→ **WORK REQUEST**: In the records below, some lines hold the word "המשתמש". Copy each of those lines.

------ DATA PROVIDED ------

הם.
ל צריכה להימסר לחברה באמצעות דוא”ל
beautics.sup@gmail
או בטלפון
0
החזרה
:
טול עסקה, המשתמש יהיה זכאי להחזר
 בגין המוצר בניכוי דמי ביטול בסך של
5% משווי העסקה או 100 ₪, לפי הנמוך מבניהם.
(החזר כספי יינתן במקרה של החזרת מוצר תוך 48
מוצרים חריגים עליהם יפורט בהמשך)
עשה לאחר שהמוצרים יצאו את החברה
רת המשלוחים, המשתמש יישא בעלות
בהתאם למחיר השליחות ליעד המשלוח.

------

→ **ANSWER SECTION**:
טול עסקה, המשתמש יהיה זכאי להחזר
רת המשלוחים, המשתמש יישא בעלות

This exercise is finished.